The divide between doomsday predictions and the heyday reality is forcing a reckoning on Wall Street and in academia. Why did economists get so much wrong, and what can policymakers learn from those mistakes as they try to anticipate what might come next?
Pay no mind to the widespread layoffs and skyrocketing prices.
What’s your source?
Recent December data shows unemployment rate at 3.7% with 199,000 added jobs:
https://www.cnbc.com/2023/12/08/jobs-report-november-2023-us-payrolls-rose-199000-in-november-unemployment-rate-falls-to-3point7percent.html
The multitude of headlines weve been seeing for months of companies laying off thousands at a time https://news.crunchbase.com/startups/tech-layoffs/
Thanks for the link. If I’m reading it correctly, the total number of tech layoffs for the whole 2023 was 191,000, which is less than the 199,000 new jobs added in just the single month of December 2023?

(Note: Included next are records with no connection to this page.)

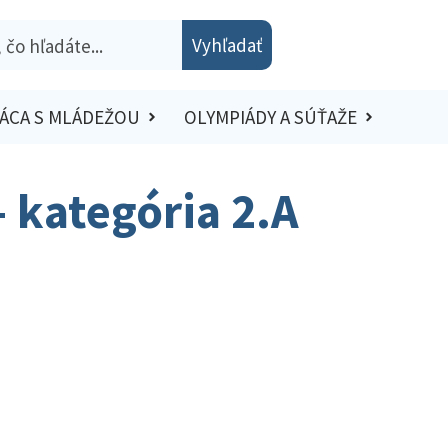
Vyhľadať
ÁCA S MLÁDEŽOU
OLYMPIÁDY A SÚŤAŽE
– kategória 2.A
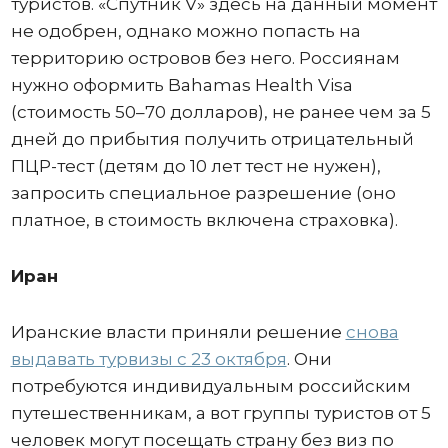
туристов. «Спутник V» здесь на данный момент
не одобрен, однако можно попасть на
территорию островов без него. Россиянам
нужно оформить Bahamas Health Visa
(стоимость 50–70 долларов), не ранее чем за 5
дней до прибытия получить отрицательный
ПЦР-тест (детям до 10 лет тест не нужен),
запросить специальное разрешение (оно
платное, в стоимость включена страховка).
Иран
Иранские власти приняли решение
снова
выдавать турвизы с 23 октября
. Они
потребуются индивидуальным российским
путешественникам, а вот группы туристов от 5
человек могут посещать страну без виз по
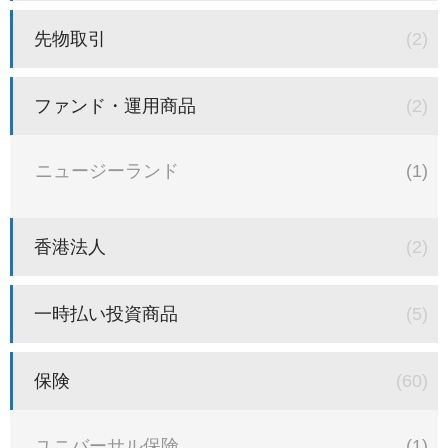
先物取引
(2)
ファンド・運用商品
(2)
ニュージーランド
(1)
香港法人
(2)
一時払い投資商品
(5)
保険
(60)
ユニバーサル保険
(1)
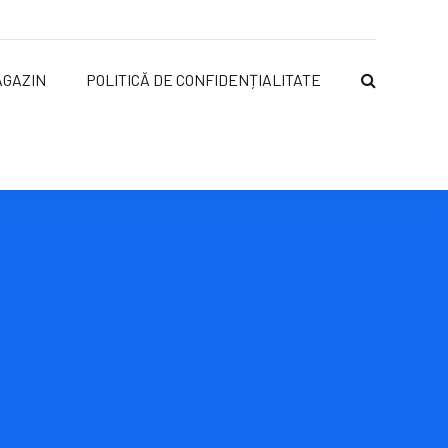
AGAZIN
POLITICĂ DE CONFIDENȚIALITATE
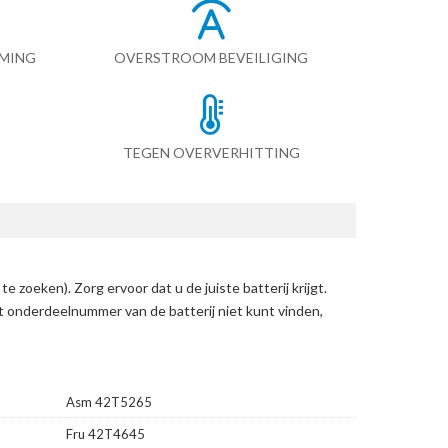
RMING
OVERSTROOM BEVEILIGING
TEGEN OVERVERHITTING
 te zoeken)
. Zorg ervoor dat u de juiste batterij krijgt.
et onderdeelnummer van de batterij niet kunt vinden,
Asm 42T5265
Fru 42T4645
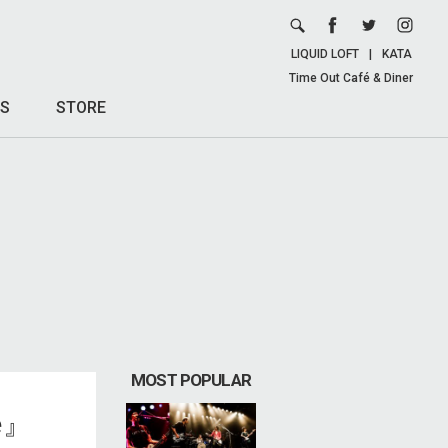
LIQUID LOFT
|
KATA
Time Out Café & Diner
S
STORE
MOST POPULAR
re』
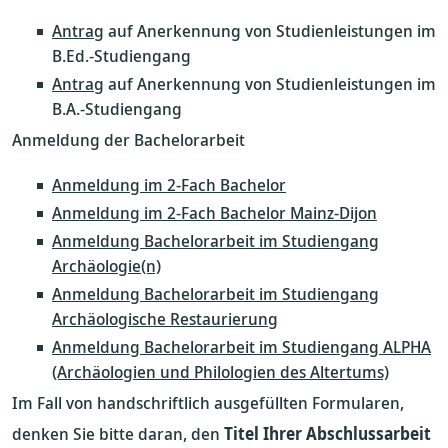
Antrag
auf Anerkennung von Studienleistungen im
B.Ed.-Studiengang
Antrag
auf Anerkennung von Studienleistungen im
B.A.-Studiengang
Anmeldung der Bachelorarbeit
Anmeldung im 2-Fach Bachelor
Anmeldung im 2-Fach Bachelor Mainz-Dijon
Anmeldung Bachelorarbeit im Studiengang
Archäologie(n)
Anmeldung Bachelorarbeit im Studiengang
Archäologische Restaurierung
Anmeldung Bachelorarbeit im Studiengang ALPHA
(Archäologien und Philologien des Altertums)
Im Fall von handschriftlich ausgefüllten Formularen,
denken Sie bitte daran, den
Titel Ihrer Abschlussarbeit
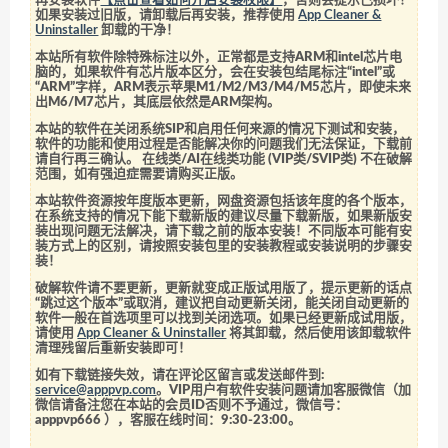
再安装软件
【点击查看如何开启安装权限】
，否则会提示已损坏！
如果安装过旧版，请卸载后再安装，推荐使用
App Cleaner &
Uninstaller
卸载的干净！
本站所有软件除特殊标注以外，正常都是支持ARM和intel芯片电
脑的，如果软件有芯片版本区分，会在安装包结尾标注“intel”或
“ARM”字样，ARM表示苹果M1/M2/M3/M4/M5芯片，即使未来
出M6/M7芯片，其底层依然是ARM架构。
本站的软件在关闭系统SIP和启用任何来源的情况下测试和安装，
软件的功能和使用过程是否能解决你的问题我们无法保证，下载前
请自行再三确认。 在线类/AI在线类功能 (VIP类/SVIP类) 不在破解
范围，如有强迫症需要请购买正版。
本站软件资源按年度版本更新，网盘资源包括该年度的各个版本，
在系统支持的情况下能下载新版的建议尽量下载新版，如果新版安
装出现问题无法解决，请下载之前的版本安装！不同版本可能有安
装方式上的区别，请按照安装包里的安装教程或安装说明的步骤安
装！
破解软件请不要更新，更新就变成正版试用版了，提示更新的话点
“跳过这个版本”或取消，建议把自动更新关闭，能关闭自动更新的
软件一般在首选项里可以找到关闭选项。如果已经更新成试用版，
请使用
App Cleaner & Uninstaller
将其卸载，然后使用该卸载软件
清理残留后重新安装即可！
如有下载链接失效，请在评论区留言或发送邮件到:
service@apppvp.com
。VIP用户有软件安装问题请加客服微信（加
微信请备注您在本站的会员ID否则不予通过，微信号：
apppvp666
），客服在线时间：9:30-23:00。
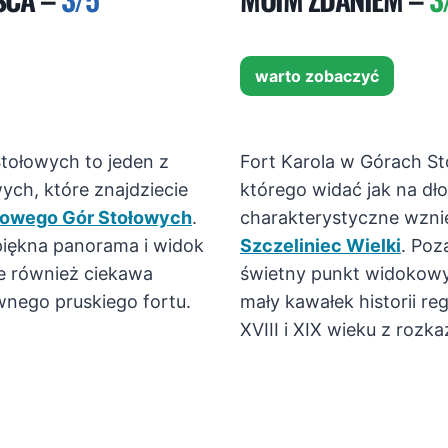
warto zobaczyć
tołowych to jeden z
Fort Karola w Górach St
ch, które znajdziecie
którego widać jak na dło
dowego Gór Stołowych
.
charakterystyczne wznies
piękna panorama i widok
Szczeliniec Wielki
. Poz
le również ciekawa
świetny punkt widokowy 
awnego pruskiego fortu.
mały kawałek historii r
XVIII i XIX wieku z rozk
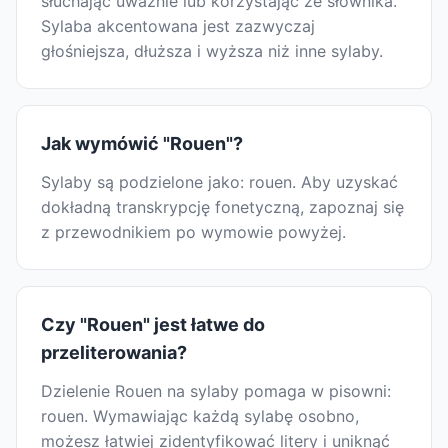
słuchając uważnie lub korzystając ze słownika.
Sylaba akcentowana jest zazwyczaj
głośniejsza, dłuższa i wyższa niż inne sylaby.
Jak wymówić "Rouen"?
Sylaby są podzielone jako: rouen. Aby uzyskać
dokładną transkrypcję fonetyczną, zapoznaj się
z przewodnikiem po wymowie powyżej.
Czy "Rouen" jest łatwe do
przeliterowania?
Dzielenie Rouen na sylaby pomaga w pisowni:
rouen. Wymawiając każdą sylabę osobno,
możesz łatwiej zidentyfikować litery i uniknąć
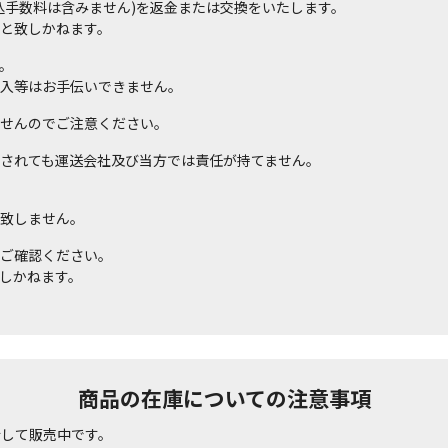
込手数料は含みません)を返金または交換をいたします。
と致しかねます。
。
入等はお手伝いできません。
せんのでご注意ください。
されても運送会社及び当方では責任が持てません。
致しません。
ご確認ください。
しかねます。
商品の在庫についての注意事項
行して販売中です。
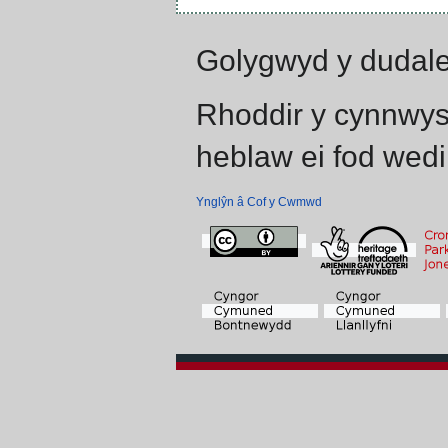
Golygwyd y dudale
Rhoddir y cynnwys
heblaw ei fod wedi
Ynglŷn â Cof y Cwmwd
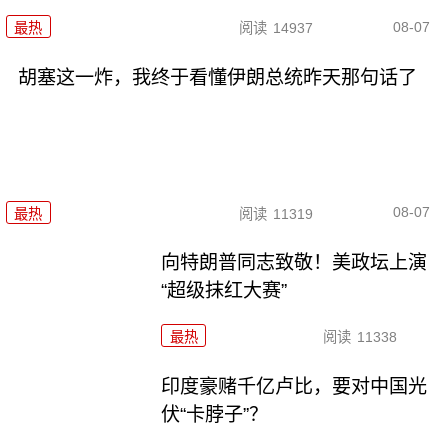
08-07
最热
阅读
14937
胡塞这一炸，我终于看懂伊朗总统昨天那句话了
08-07
最热
阅读
11319
向特朗普同志致敬！美政坛上演
“超级抹红大赛”
最热
阅读
11338
印度豪赌千亿卢比，要对中国光
伏“卡脖子”？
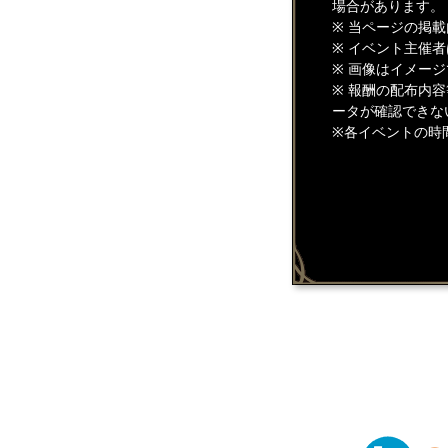
場合があります。
※ 当ページの掲
※ イベント主催
※ 画像はイメー
※ 報酬の配布内
ータが確認できな
※各イベントの時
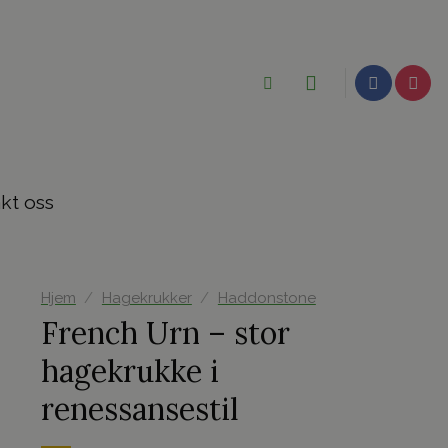
kt oss
Hjem
/
Hagekrukker
/
Haddonstone
French Urn – stor
hagekrukke i
renessansestil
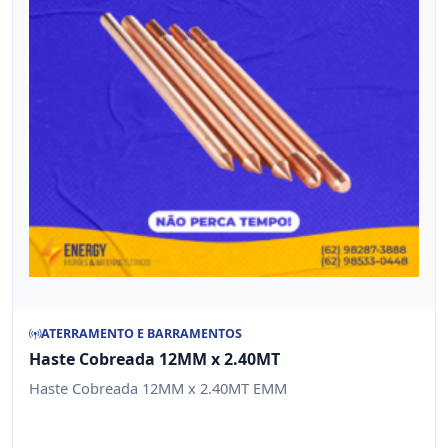
ATERRAMENTO E BARRAMENTOS
Haste Cobreada 12MM x 2.40MT
Haste Cobreada 12MM x 2.40MT EMM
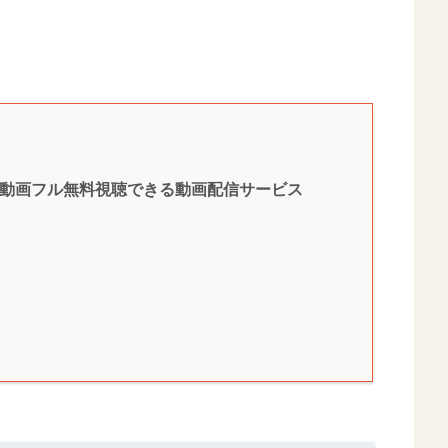
の動画フル無料視聴できる動画配信サービス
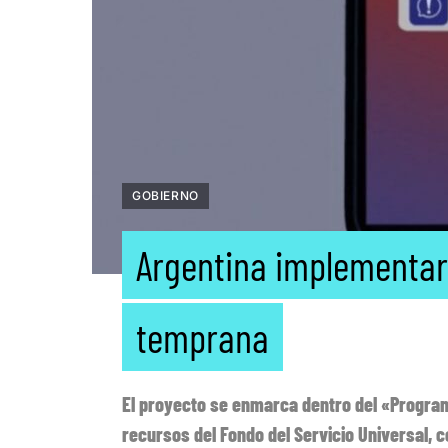
GOBIERNO
Argentina implementará
temprana
El proyecto se enmarca dentro del «Program
recursos del Fondo del Servicio Universal, 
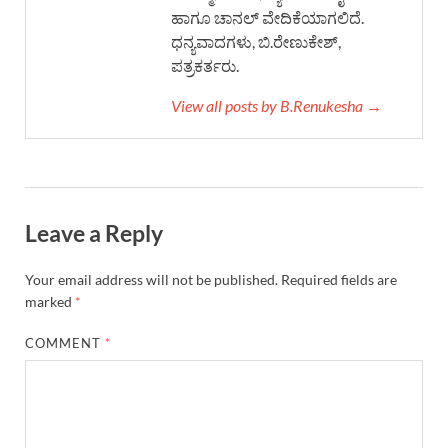
ಹಾಗೂ ಚಾನಲ್ ವೇದಿಕೆಯಾಗಲಿದೆ.
ಧನ್ಯವಾದಗಳು, ಬಿ.ರೇಣುಕೇಶ್,
ಪತ್ರಕರ್ತರು.
View all posts by B.Renukesha →
Leave a Reply
Your email address will not be published.
Required fields are
marked
*
COMMENT
*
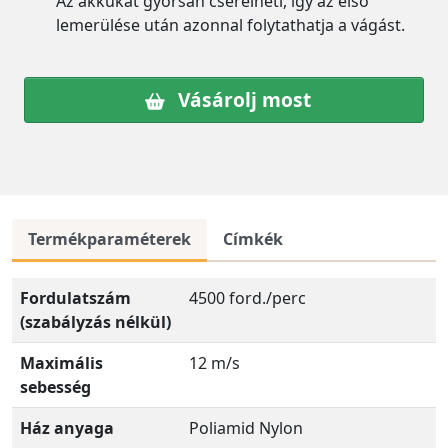
Az akkukat gyorsan cserélheti, így az első
lemerülése után azonnal folytathatja a vágást.
Vásárolj most
Termékparaméterek
Címkék
Fordulatszám
4500 ford./perc
(szabályzás nélkül)
Maximális
12 m/s
sebesség
Ház anyaga
Poliamid Nylon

As someone that works in tech, it should be noted that many of those laid off were probably able to find work elsewhere. It’s a shitty market for tech right now, but there are jobs out there.
The industry that is really struggling is recruitment. Many people that I spoke to that were laid off from Amazon are still struggling to find work a year after losing their jobs. If you build a career around hiring in tech, and the industry goes into layoff-mode for 16 months, there’s not much demand for your skills.
Inflation being higher than wages?
Removed by mod
what kind of weird inflation rant it this. admitting that the price spikes are still around but inflation is under control, and that it’s actually a good thing that all the prices went up while my wages stayed the same, prices going down is a bad thing. No explanation, just because. Is it because the rich get less money to trickle down to us?
Rage bait bot comment ^
Remember 2008-2010?
Layoffs (especially in the tech industry) have been highly-publicized, not widespread. There’s a difference.
You shouldn’t be getting downvoted. It’s true. Tech companies went on a huge hiring spree during Covid. The layoffs don’t even bring employment anywhere close to before that hiring spree.
As long as the rich people are making more money, the economy is great. The poors don’t matter when it comes to the economy. We suffer when it’s doing well, we suffer worse when it’s doing poorly.